I say that somewhat tongue in cheek, obviously, but in retrospect, that day may have set the course for the future of this franchise more than any, outside of the trade for Deshaun Watson. The firing of Gaine had a butterfly effect that, one year later, has manifested itself in a complete shift in roster building philosophy and a top end of roster remake that has been THE major topic of conversation this offseason (until the last couple weeks, where the conversation has shifted away from actual football completely, rightfully so).

Bill O'Brien's popularity probably spiked this past week with many Texans fans, with his passionate plea for all of us to enact change in the treatment of minorities in so many facets of our daily life. He was great. As actual football begins to reenter the conversation, let's focus in on the first year of O'Brien's reign atop the football part of the Texans' operations. Here are the four biggest O'Brien-as-GM-related stories since last June:

4. Alleged (tampering) for Nick Caserio
If we are to believe the Texans' behavior right after firing Brian Gaine, then O'Brien was not even the first choice to be the franchise's general manager. Their first target was Bill Belichick's right hand man with the Patriots, and close, personal friend of O'Brien and Jack Easterby, Nick Caserio. Unfortunately for the Texans, the first time this idea MAY have been floated to Caserio was by Easterby (weeks into his tenure with the Texans, after leaving the Patriots to join them) at the ring party for the Patriots' Super Bowl win over the Rams in January 2019. If that is the case, that would be tampering, and the Patriots certainly thought that was the case, filing tampering charges against the Texans that forced the team to publicly back away from their pursuit of Caserio:

3. Swap Meet Saturday
O'Brien didn't officially have the title of "general manager" on Saturday, August 31, 2019. At that time, the organization was reportedly being run by a committee (the notorious "flat organizational structure") of about a half dozen different folks. However, as it turned out, O'Brien was the final decision maker, and that became evident on that late August Saturday, when within a matter of just a few hours, the team gutted the top part of their next two drafts to acquire Laremy Tunsil and Kenny Stills, and finally shipped out Jadeveon Clowney for an underwhelming package of a third round pick and a couple reserve players. The Texans made two other trades that day (Carlos Hyde, Keion Crossen), and the message was clear — the Bill O'Brien Era would be about maniacal urgency.

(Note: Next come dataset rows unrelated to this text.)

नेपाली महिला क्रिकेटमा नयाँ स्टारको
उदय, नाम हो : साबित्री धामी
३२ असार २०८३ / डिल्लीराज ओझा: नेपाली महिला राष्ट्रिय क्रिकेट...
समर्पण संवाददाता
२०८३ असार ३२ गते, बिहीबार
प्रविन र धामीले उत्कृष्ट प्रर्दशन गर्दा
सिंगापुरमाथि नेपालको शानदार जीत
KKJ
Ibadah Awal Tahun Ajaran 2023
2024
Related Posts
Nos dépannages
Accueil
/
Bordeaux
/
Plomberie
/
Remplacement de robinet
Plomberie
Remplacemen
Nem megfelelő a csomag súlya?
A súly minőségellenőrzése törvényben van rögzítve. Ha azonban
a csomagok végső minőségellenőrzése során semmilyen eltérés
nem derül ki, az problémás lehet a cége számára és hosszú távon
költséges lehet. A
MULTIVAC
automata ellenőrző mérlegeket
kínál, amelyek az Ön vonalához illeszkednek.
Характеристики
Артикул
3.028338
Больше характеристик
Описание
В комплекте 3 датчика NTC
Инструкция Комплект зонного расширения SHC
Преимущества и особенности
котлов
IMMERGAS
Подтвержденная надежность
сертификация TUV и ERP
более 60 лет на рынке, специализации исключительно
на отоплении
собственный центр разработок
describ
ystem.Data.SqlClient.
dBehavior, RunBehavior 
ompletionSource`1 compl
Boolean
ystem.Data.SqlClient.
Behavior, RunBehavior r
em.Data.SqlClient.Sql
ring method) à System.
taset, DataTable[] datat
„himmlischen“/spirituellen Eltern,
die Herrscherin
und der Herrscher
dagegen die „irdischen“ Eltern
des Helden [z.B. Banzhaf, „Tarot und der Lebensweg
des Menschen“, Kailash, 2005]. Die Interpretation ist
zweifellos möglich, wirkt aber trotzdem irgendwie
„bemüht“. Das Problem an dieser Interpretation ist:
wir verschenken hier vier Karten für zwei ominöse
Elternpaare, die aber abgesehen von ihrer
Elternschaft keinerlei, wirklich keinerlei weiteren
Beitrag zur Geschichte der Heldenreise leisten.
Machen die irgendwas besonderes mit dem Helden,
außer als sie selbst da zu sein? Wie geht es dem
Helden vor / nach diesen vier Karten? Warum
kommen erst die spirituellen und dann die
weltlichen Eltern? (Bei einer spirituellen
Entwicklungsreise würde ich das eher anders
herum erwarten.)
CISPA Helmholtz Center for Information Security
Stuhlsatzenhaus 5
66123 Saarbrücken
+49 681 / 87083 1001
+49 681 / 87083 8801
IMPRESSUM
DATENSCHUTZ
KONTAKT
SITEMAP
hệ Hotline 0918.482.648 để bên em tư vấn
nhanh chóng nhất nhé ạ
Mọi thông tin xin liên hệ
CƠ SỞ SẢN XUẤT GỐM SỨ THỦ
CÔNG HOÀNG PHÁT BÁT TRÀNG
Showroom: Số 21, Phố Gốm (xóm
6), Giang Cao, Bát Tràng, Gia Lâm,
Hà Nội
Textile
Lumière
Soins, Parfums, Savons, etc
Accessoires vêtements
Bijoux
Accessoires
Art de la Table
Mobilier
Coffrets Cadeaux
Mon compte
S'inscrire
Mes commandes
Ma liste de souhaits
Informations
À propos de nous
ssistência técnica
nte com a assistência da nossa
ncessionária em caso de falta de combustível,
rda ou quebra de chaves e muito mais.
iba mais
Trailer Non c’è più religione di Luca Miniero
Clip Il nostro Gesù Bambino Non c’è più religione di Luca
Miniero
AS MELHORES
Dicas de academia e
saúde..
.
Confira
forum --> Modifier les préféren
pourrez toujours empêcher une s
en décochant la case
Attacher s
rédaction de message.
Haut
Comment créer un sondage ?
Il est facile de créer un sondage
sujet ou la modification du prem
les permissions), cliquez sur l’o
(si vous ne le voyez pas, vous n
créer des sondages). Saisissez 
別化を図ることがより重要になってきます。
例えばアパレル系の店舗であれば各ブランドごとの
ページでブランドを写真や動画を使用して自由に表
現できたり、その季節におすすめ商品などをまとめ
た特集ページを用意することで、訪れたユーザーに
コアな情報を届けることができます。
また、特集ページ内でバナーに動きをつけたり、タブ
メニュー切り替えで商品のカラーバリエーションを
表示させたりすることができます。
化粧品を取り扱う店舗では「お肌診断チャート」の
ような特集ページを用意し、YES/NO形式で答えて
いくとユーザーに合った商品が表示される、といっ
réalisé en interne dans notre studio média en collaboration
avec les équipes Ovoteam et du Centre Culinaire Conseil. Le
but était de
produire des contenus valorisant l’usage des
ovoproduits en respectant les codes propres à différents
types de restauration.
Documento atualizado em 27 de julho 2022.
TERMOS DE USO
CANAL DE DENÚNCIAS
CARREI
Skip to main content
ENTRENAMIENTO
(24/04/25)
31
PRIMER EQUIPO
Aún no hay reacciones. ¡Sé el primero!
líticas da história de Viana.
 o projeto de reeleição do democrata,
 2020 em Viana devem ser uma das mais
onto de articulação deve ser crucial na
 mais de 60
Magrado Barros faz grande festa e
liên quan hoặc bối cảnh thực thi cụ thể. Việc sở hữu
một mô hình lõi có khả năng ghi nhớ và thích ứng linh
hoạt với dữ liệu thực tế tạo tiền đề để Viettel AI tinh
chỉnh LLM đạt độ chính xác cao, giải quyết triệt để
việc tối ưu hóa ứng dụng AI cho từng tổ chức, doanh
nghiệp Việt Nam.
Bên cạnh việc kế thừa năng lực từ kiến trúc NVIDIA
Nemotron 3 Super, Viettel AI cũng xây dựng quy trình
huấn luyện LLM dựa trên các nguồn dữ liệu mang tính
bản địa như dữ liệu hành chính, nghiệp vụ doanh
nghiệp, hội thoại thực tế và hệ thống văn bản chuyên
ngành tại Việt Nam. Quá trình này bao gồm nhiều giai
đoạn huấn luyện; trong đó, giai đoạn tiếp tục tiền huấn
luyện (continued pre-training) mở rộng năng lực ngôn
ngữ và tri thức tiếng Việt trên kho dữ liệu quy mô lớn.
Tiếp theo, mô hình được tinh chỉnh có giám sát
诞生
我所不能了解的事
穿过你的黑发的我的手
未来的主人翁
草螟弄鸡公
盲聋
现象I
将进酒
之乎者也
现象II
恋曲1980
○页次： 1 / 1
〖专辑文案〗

2. O'Brien's skewed value metric
The biggest problem with maniacal urgency is that sometimes you lose sight of making sure that the deals you make are fair and equitable. O'Brien has made a ton of moves in this year as general manager, and you could certainly argue that the Texans have an improved roster NOW compared to, say, May 2019. The problem is that O'Brien has seemingly overpaid in nearly EVERY deal, whether it's in trades, contract extensions, or contracts for new free agents. In other words, Laremy Tunsil, Brandin Cooks, David Johnson, Randall Cobb, Careon Conley, Duke Johnson, and Eric Murray might all be part of the best Texans team ever in 2020. That COULD happen. Unfortunately, the tab for all these acquisitions is going to come do in 2021, when the Texans have no draft picks until the third round and their salary cap is clogged like Andre the Giant's toilet.

1. The DeAndre Hopkins trade
Of course, the biggest example of O'Brien maybe not fully grasping the concept of trade value nor contract value  came on March 16 of this year, when he shipped All Pro wide receiver DeAndre Hopkins to the Arizona Cardinals in a deal where he hit for the value miscalculation exacta — bringing back insufficient draft capital (just a second round pick AND a bloated, fully-guaranteed-for-2020 contract (running back David Johnson). Add in the fact that O'Brien either completely misread or ignored how this trade would go over with Texan fans, and, until the Texans make a run to a Super Bowl, the Hopkins trade will always be transactional face of the O'Brien GM Era.